O anúncio feito no fim de semana pelo prefeito de Goiânia, Sandro Mabel, gerou polêmica e questionamentos jurídicos. Durante evento público, o gestor afirmou que presos monitorados por tornozeleira eletrônica que não estiverem trabalhando deverão retornar à prisão.
A declaração, de tom firme, levanta dúvidas sobre até que ponto a Prefeitura pode interferir em questões que envolvem a execução penal, tema que, pela Constituição, é de competência do Estado e do Poder Judiciário.
O que diz a lei?
De acordo com a Lei de Execução Penal (Lei nº 7.210/1984), a função do cumprimento de pena é ressocializar o condenado, garantindo meios para que ele retorne à convivência social de forma digna.
O artigo 1º da lei é claro: “A execução penal tem por objetivo efetivar as disposições da sentença ou decisão criminal e, simultaneamente, proporcionar condições para a harmônica integração social do condenado e do internado.”
A própria legislação prevê o trabalho do preso como dever social e instrumento de dignidade, mas não como condição para permanecer em liberdade — a menos que haja decisão judicial expressa nesse sentido.
Ou seja, não cabe à Prefeitura decidir quem deve permanecer com tornozeleira ou quem deve voltar ao presídio. Essa atribuição pertence ao Poder Judiciário e à administração penitenciária estadual.
Constituição e limites da Prefeitura
A Constituição Federal de 1988 assegura, no artigo 5º, que “ninguém será obrigado a fazer ou deixar de fazer alguma coisa senão em virtude de lei” — princípio da legalidade.
Ela também garante o respeito à integridade física e moral das pessoas privadas de liberdade, e reforça que o papel do Estado é reabilitar, não apenas punir.
Na prática, o município pode colaborar com programas de reinserção, oferecer vagas de trabalho e cursos de capacitação para egressos, mas não pode determinar o retorno ao cárcere de quem está sob monitoramento judicial.
Assim, o anúncio de Sandro Mabel toca em uma área delicada: o limite entre o poder administrativo e a competência judicial.
Especialistas ouvidos por juristas e órgãos de execução penal costumam alertar que medidas punitivas fora do âmbito legal podem ferir garantias constitucionais e acabar sendo contestadas na Justiça.

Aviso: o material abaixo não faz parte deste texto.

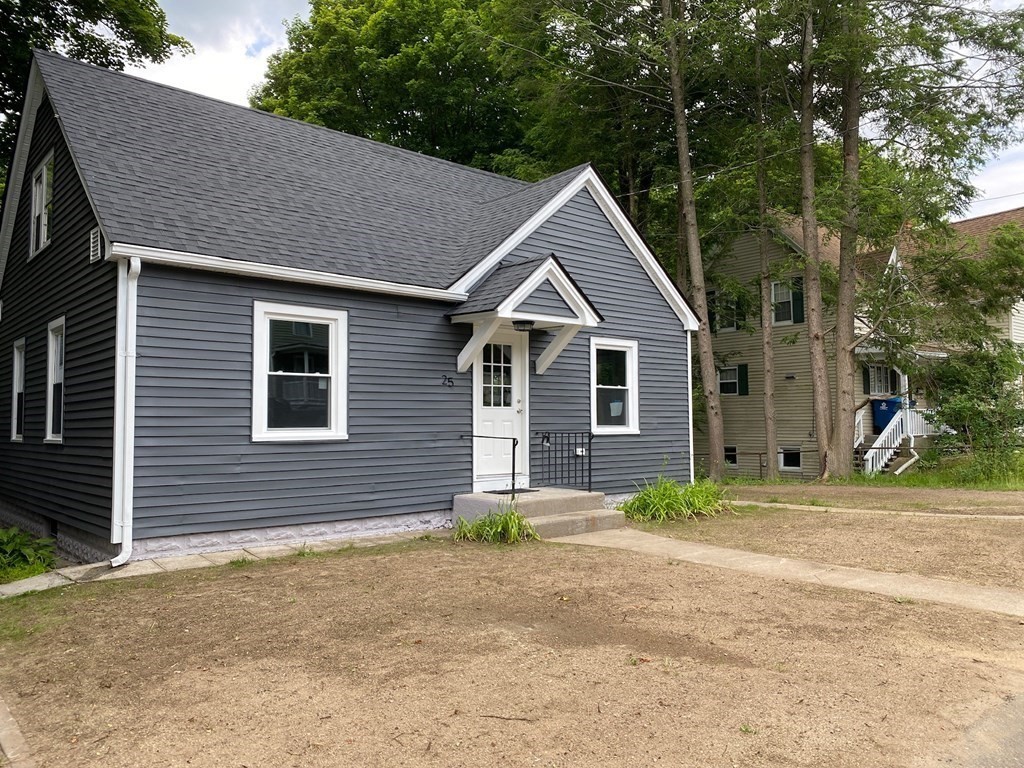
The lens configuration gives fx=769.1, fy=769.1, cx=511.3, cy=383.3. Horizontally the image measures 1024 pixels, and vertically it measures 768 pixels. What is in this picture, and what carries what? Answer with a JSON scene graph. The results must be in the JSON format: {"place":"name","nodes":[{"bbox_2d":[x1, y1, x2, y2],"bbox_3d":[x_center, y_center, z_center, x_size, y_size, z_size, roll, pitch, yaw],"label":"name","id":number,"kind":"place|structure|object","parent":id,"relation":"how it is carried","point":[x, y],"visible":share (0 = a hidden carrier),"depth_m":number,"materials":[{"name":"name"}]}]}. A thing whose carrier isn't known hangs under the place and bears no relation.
{"place":"outdoors","nodes":[
{"label":"outdoors","id":0,"kind":"place"},
{"bbox_2d":[1,528,448,597],"label":"walkway","id":1,"kind":"structure","parent":0,"point":[24,588],"materials":[{"name":"grey concrete"}]},
{"bbox_2d":[1,43,701,566],"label":"gray house","id":2,"kind":"structure","parent":0,"point":[607,246],"depth_m":9.28,"materials":[{"name":"grey plastic"}]},
{"bbox_2d":[10,338,25,441],"bbox_3d":[-6.331,0.088,9.999,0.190,1.509,1.143,2,-3,-40],"label":"window","id":3,"kind":"structure","parent":2,"relation":"in","point":[15,437],"depth_m":10.26,"materials":[{"name":"white"}]},
{"bbox_2d":[29,151,54,257],"bbox_3d":[-5.768,-2.207,9.551,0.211,1.224,1.277,2,-3,-40],"label":"window","id":4,"kind":"structure","parent":2,"relation":"in","point":[43,177],"depth_m":9.70,"materials":[{"name":"white"}]},
{"bbox_2d":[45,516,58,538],"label":"basement window","id":5,"kind":"structure","parent":2,"relation":"in","point":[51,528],"depth_m":9.08,"materials":[{"name":"black"}]},
{"bbox_2d":[44,316,65,442],"bbox_3d":[-5.085,-0.033,8.749,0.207,1.601,1.268,2,-3,-40],"label":"window","id":6,"kind":"structure","parent":2,"relation":"in","point":[51,349],"depth_m":9.03,"materials":[{"name":"white"}]},
{"bbox_2d":[89,227,101,262],"bbox_3d":[-4.167,-1.385,7.706,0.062,0.327,0.337,2,-3,-40],"label":"gable vent","id":7,"kind":"object","parent":2,"relation":"attached to","point":[96,235],"visible":0.91,"depth_m":7.66,"materials":[{"name":"white metal"}]},
{"bbox_2d":[111,256,139,568],"bbox_3d":[-3.695,0.230,7.415,0.234,3.022,0.442,2,-3,-40],"label":"downspout","id":8,"kind":"object","parent":2,"relation":"attached to","point":[134,356],"visible":0.94,"depth_m":7.41,"materials":[{"name":"white metal"}]},
{"bbox_2d":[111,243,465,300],"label":"gutter","id":9,"kind":"object","parent":2,"relation":"attached to","point":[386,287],"visible":0.89,"depth_m":8.17,"materials":[{"name":"white metal"}]},
{"bbox_2d":[251,301,349,441],"bbox_3d":[-2.332,-0.126,8.484,1.151,1.684,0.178,2,-3,-40],"label":"window","id":10,"kind":"structure","parent":2,"relation":"in","point":[323,375],"depth_m":8.51,"materials":[{"name":"white glass"}]},
{"bbox_2d":[442,374,454,387],"bbox_3d":[-0.821,-0.032,9.970,0.163,0.171,0.142,2,-3,-40],"label":"house number","id":11,"kind":"object","parent":2,"relation":"attached to","point":[448,381],"visible":0.97,"depth_m":9.97,"materials":[{"name":"black metal"}]},
{"bbox_2d":[472,329,527,486],"bbox_3d":[-0.189,0.450,10.519,1.107,2.253,0.184,2,-3,-40],"label":"front door","id":12,"kind":"structure","parent":2,"relation":"in","point":[480,414],"depth_m":10.47,"materials":[{"name":"white paint"}]},
{"bbox_2d":[450,253,604,374],"bbox_3d":[0.183,-0.855,10.483,1.827,1.635,1.410,2,-3,-40],"label":"porch roof","id":13,"kind":"structure","parent":2,"relation":"attached to","point":[586,306],"depth_m":10.20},
{"bbox_2d":[512,318,534,331],"bbox_3d":[0.151,-0.802,10.286,0.340,0.192,0.331,2,-3,-40],"label":"porch light","id":14,"kind":"object","parent":13,"relation":"attached to","point":[524,323],"visible":0.98,"depth_m":10.20,"materials":[{"name":"black metal"}]},
{"bbox_2d":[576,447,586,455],"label":"electrical outlet","id":15,"kind":"object","parent":2,"relation":"attached to","point":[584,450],"visible":0.69,"depth_m":11.42,"materials":[{"name":"white"}]},
{"bbox_2d":[589,336,639,433],"bbox_3d":[1.472,0.043,11.578,1.136,1.608,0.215,2,-3,-40],"label":"window","id":16,"kind":"structure","parent":2,"relation":"in","point":[607,429],"depth_m":11.65,"materials":[{"name":"white glass"}]},
{"bbox_2d":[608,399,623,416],"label":"window sticker","id":17,"kind":"object","parent":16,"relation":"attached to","point":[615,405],"visible":0.95,"depth_m":11.36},
{"bbox_2d":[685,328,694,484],"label":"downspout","id":18,"kind":"object","parent":2,"relation":"attached to","point":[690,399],"visible":0.57,"depth_m":13.27,"materials":[{"name":"white metal"}]},
{"bbox_2d":[0,514,1023,767],"label":"dirt yard","id":19,"kind":"structure","parent":0,"point":[512,562],"materials":[{"name":"brown soil"}]},
{"bbox_2d":[0,694,34,767],"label":"curb","id":20,"kind":"structure","parent":19,"relation":"on","point":[15,732],"depth_m":3.37,"materials":[{"name":"beige concrete"}]},
{"bbox_2d":[453,507,537,544],"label":"grass clump","id":21,"kind":"object","parent":19,"relation":"on","point":[509,519],"visible":0.81,"depth_m":8.81,"materials":[{"name":"green plant"}]},
{"bbox_2d":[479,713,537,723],"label":"stick","id":22,"kind":"object","parent":19,"relation":"on","point":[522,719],"visible":0.97,"depth_m":3.78,"materials":[{"name":"wood"}]},
{"bbox_2d":[453,488,624,538],"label":"concrete steps","id":23,"kind":"structure","parent":19,"relation":"on","point":[469,495],"depth_m":9.96,"materials":[{"name":"concrete"}]},
{"bbox_2d":[459,432,519,499],"bbox_3d":[-0.314,1.108,10.122,0.814,1.026,0.135,-1,-3,20],"label":"handrail","id":24,"kind":"object","parent":23,"relation":"on","point":[514,444],"visible":0.98,"depth_m":10.02,"materials":[{"name":"black metal"}]},
{"bbox_2d":[487,487,537,495],"bbox_3d":[0.012,1.450,10.272,0.647,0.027,0.519,2,-3,-40],"label":"doormat","id":25,"kind":"object","parent":23,"relation":"on","point":[526,491],"visible":0.72,"depth_m":10.22,"materials":[{"name":"black"}]},
{"bbox_2d":[533,431,593,493],"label":"metal railing","id":26,"kind":"object","parent":23,"relation":"on","point":[590,442],"visible":0.97,"depth_m":10.89,"materials":[{"name":"black metal"}]},
{"bbox_2d":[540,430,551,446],"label":"lockbox","id":27,"kind":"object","parent":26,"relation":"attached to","point":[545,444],"visible":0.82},
{"bbox_2d":[621,471,732,522],"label":"grass clump","id":28,"kind":"object","parent":19,"relation":"on","point":[671,500],"visible":0.87,"depth_m":10.72,"materials":[{"name":"green plant"}]},
{"bbox_2d":[117,0,1023,225],"label":"sky","id":29,"kind":"structure","parent":0,"point":[191,78],"materials":[{"name":"white"}]},
{"bbox_2d":[551,526,1023,619],"label":"walkway","id":30,"kind":"structure","parent":0,"point":[810,573],"materials":[{"name":"concrete"}]},
{"bbox_2d":[697,205,1023,478],"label":"neighboring house","id":31,"kind":"structure","parent":0,"point":[749,272],"depth_m":24.24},
{"bbox_2d":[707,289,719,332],"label":"shutter","id":32,"kind":"object","parent":31,"relation":"attached to","point":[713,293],"visible":0.44,"depth_m":23.70,"materials":[{"name":"wood"}]},
{"bbox_2d":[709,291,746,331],"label":"window","id":33,"kind":"structure","parent":31,"relation":"in","point":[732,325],"depth_m":23.60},
{"bbox_2d":[717,365,741,395],"bbox_3d":[6.673,-0.125,23.547,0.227,1.060,1.001,2,-3,-40],"label":"window","id":34,"kind":"structure","parent":31,"relation":"in","point":[721,381],"depth_m":23.56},
{"bbox_2d":[723,446,737,466],"bbox_3d":[6.683,2.217,23.844,0.163,0.692,0.981,2,-3,-40],"label":"basement window","id":35,"kind":"structure","parent":31,"relation":"in","point":[728,450],"depth_m":23.73,"materials":[{"name":"black glass"}]},
{"bbox_2d":[737,364,749,395],"bbox_3d":[7.010,-0.141,23.337,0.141,1.018,0.420,2,-3,-40],"label":"shutter","id":36,"kind":"object","parent":31,"relation":"attached to","point":[743,379],"visible":0.92,"depth_m":23.27,"materials":[{"name":"green wood"}]},
{"bbox_2d":[770,279,795,325],"bbox_3d":[7.857,-2.371,22.268,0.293,1.564,0.965,2,-3,-40],"label":"window","id":37,"kind":"structure","parent":31,"relation":"in","point":[779,297],"depth_m":22.33,"materials":[{"name":"white"}]},
{"bbox_2d":[779,447,801,470],"bbox_3d":[8.282,2.202,22.862,0.162,0.791,1.031,2,-3,-40],"label":"basement window","id":38,"kind":"structure","parent":31,"relation":"in","point":[783,450],"depth_m":22.88,"materials":[{"name":"white"}]},
{"bbox_2d":[791,278,804,323],"bbox_3d":[8.313,-2.417,22.359,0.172,1.305,0.510,2,-3,-40],"label":"shutter","id":39,"kind":"object","parent":31,"relation":"attached to","point":[798,300],"visible":0.6,"depth_m":22.27,"materials":[{"name":"green"}]},
{"bbox_2d":[861,364,869,393],"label":"shutter","id":40,"kind":"object","parent":31,"relation":"attached to","point":[866,379],"visible":0.75,"depth_m":20.81,"materials":[{"name":"green"}]},
{"bbox_2d":[867,364,897,395],"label":"window","id":41,"kind":"structure","parent":31,"relation":"in","point":[874,375],"depth_m":21.75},
{"bbox_2d":[871,397,900,433],"bbox_3d":[11.045,0.946,22.473,0.802,1.054,0.858,2,-3,-40],"label":"blue bin","id":42,"kind":"object","parent":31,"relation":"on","point":[880,405],"visible":0.61,"depth_m":22.25,"materials":[{"name":"blue plastic"}]},
{"bbox_2d":[854,401,939,475],"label":"railing","id":43,"kind":"structure","parent":31,"relation":"attached to","point":[891,450],"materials":[{"name":"white wood"}]},
{"bbox_2d":[733,500,1023,520],"label":"sidewalk","id":44,"kind":"structure","parent":0,"point":[821,508],"materials":[{"name":"concrete"}]},
{"bbox_2d":[935,689,1023,767],"label":"road","id":45,"kind":"structure","parent":0,"point":[1022,732],"materials":[{"name":"grey concrete"}]},
{"bbox_2d":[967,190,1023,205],"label":"power line","id":46,"kind":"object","parent":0,"point":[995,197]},
{"label":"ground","id":47,"kind":"structure","parent":0},
{"bbox_2d":[0,526,57,582],"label":"shrub","id":48,"kind":"object","parent":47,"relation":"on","point":[18,545],"visible":0.87,"depth_m":7.74,"materials":[{"name":"green plant"}]},
{"bbox_2d":[0,0,193,173],"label":"tree","id":49,"kind":"object","parent":47,"relation":"on","point":[96,20],"visible":0.43,"depth_m":16.28,"materials":[{"name":"green plant"}]},
{"bbox_2d":[249,0,555,174],"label":"tree","id":50,"kind":"object","parent":47,"relation":"on","point":[363,93],"visible":0.53,"depth_m":26.58,"materials":[{"name":"green plant"}]},
{"bbox_2d":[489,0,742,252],"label":"tree","id":51,"kind":"object","parent":47,"relation":"on","point":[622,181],"visible":0.67,"depth_m":23.04,"materials":[{"name":"green plant"}]},
{"bbox_2d":[660,0,727,476],"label":"tree","id":52,"kind":"object","parent":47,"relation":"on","point":[704,347],"visible":0.99,"depth_m":17.37,"materials":[{"name":"plant"}]},
{"bbox_2d":[723,455,1023,491],"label":"grass strip","id":53,"kind":"object","parent":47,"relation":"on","point":[938,485],"visible":0.47,"depth_m":16.27,"materials":[{"name":"green plant"}]},
{"bbox_2d":[694,450,767,478],"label":"fence","id":54,"kind":"object","parent":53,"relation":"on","point":[760,457],"visible":0.48,"depth_m":21.51,"materials":[{"name":"metal"}]},
{"bbox_2d":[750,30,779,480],"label":"tree","id":55,"kind":"object","parent":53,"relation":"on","point":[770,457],"visible":0.96,"depth_m":19.64,"materials":[{"name":"plant"}]},
{"bbox_2d":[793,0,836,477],"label":"tree","id":56,"kind":"object","parent":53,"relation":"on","point":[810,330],"visible":0.97,"depth_m":17.51,"materials":[{"name":"plant"}]},
{"bbox_2d":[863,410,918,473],"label":"porch steps","id":57,"kind":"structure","parent":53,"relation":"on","point":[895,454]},
{"bbox_2d":[800,0,1023,482],"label":"tree","id":58,"kind":"object","parent":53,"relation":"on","point":[851,351],"visible":0.98,"depth_m":16.90,"materials":[{"name":"plant"}]},
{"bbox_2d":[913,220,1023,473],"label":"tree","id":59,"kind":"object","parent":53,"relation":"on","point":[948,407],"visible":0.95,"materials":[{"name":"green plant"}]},
{"bbox_2d":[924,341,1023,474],"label":"shrub","id":60,"kind":"object","parent":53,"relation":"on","point":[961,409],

Famílias e reintegração social
Outro ponto que a medida levanta é o impacto sobre as famílias dos monitorados.
Muitos egressos do sistema prisional enfrentam dificuldades para conseguir emprego justamente por causa do estigma da tornozeleira. Condicionar a liberdade ao trabalho sem oferecer oportunidades concretas pode acabar reforçando o ciclo da exclusão, em vez de quebrá-lo.
A Lei de Execução Penal, em seu artigo 10, determina que o Estado deve oferecer assistência social, educacional e material ao preso e ao egresso, garantindo que ele tenha condições reais de reconstruir a vida e sustentar sua família.
Nesse sentido, a Prefeitura pode — e deve — atuar como parceira em políticas de reinserção e apoio às famílias, mas sem ultrapassar os limites de competência.
Debate aberto
O posicionamento do prefeito Sandro Mabel traz à tona uma discussão importante:
É possível falar em ressocialização quando a única alternativa oferecida é o retorno à prisão?
Mais do que anunciar medidas de impacto, o momento pede debate técnico e humano sobre como garantir segurança pública e, ao mesmo tempo, respeito aos direitos fundamentais de quem busca uma segunda chance.